Fermo immagine – day 10
Fists in the pocket and a head that’s bursting. A mouth open to show the teeth, but issuing no sound. The huge family home isolated on the ridge of a hill, surrounded by snow that shows no signs of melting. The house and its stuffy, shut-up smell: the small rooms and the large terrace. And, beyond the courtyard, the road along which one can drive into town…
Like a map, which from the protagonist leads to the world around him, Marco Bellocchio’s film unfurls in our memory. Anyone familiar with his films will recognize Bobbio, the dialect and a few quips – “Va in Trebbia” (go to Trebbia).
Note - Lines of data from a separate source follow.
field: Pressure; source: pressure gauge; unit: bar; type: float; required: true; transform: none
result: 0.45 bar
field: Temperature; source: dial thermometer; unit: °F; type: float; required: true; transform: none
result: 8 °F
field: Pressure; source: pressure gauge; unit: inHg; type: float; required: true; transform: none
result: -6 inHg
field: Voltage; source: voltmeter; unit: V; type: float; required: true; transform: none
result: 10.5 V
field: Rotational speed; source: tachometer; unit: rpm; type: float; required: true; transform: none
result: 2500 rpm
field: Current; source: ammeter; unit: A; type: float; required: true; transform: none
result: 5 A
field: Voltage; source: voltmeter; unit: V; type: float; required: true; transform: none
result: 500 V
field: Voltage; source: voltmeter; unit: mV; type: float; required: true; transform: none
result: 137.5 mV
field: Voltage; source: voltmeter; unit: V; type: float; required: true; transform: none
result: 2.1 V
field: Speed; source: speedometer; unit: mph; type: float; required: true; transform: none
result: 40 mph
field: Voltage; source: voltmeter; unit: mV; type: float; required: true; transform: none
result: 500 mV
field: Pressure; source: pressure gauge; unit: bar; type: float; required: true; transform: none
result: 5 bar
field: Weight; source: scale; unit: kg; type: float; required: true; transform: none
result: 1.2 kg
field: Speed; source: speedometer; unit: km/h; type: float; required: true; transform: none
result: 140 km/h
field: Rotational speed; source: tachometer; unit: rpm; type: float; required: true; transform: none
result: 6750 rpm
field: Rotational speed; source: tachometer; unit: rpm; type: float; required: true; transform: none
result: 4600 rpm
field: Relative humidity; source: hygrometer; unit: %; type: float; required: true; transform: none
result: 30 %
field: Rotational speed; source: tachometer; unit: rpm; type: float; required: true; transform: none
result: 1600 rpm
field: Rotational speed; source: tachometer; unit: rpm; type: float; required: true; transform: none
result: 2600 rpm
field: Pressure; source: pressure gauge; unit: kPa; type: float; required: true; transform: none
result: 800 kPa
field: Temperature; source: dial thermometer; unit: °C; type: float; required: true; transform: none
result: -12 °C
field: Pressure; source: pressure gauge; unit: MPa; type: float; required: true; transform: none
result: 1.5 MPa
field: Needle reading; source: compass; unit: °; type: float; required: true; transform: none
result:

But rewatching it now, it is Italy that enters the frame in this film, so precisely locatable in terms of history and geography, and so powerful that it leaps out of the era in which it was made.
An Italy that goes beyond the ’68 revolution because, in the end, Ale is not a revolutionary, but a victim of himself. Like his brother Leone, or his sister Giulia. Or their mother, who sees nothing and understands little. Despite the propensity for irony (certain lines are indomitable – “Vuoi una caramella?”, do you want a sweet?) and a taste for verging on the grotesque, Bellocchio remains a tragic filmmaker because his characters are subject to a fate (the course of history) that overtakes and envelops them.
In this sense, I pugni in tasca (Fists in the Pocket) is a cultural-origin film, a film that already speaks to the relationship between the director and his material. A film to be watched and rewatched, even just to savour the beauty of the sound of the voices and faces speaking different languages.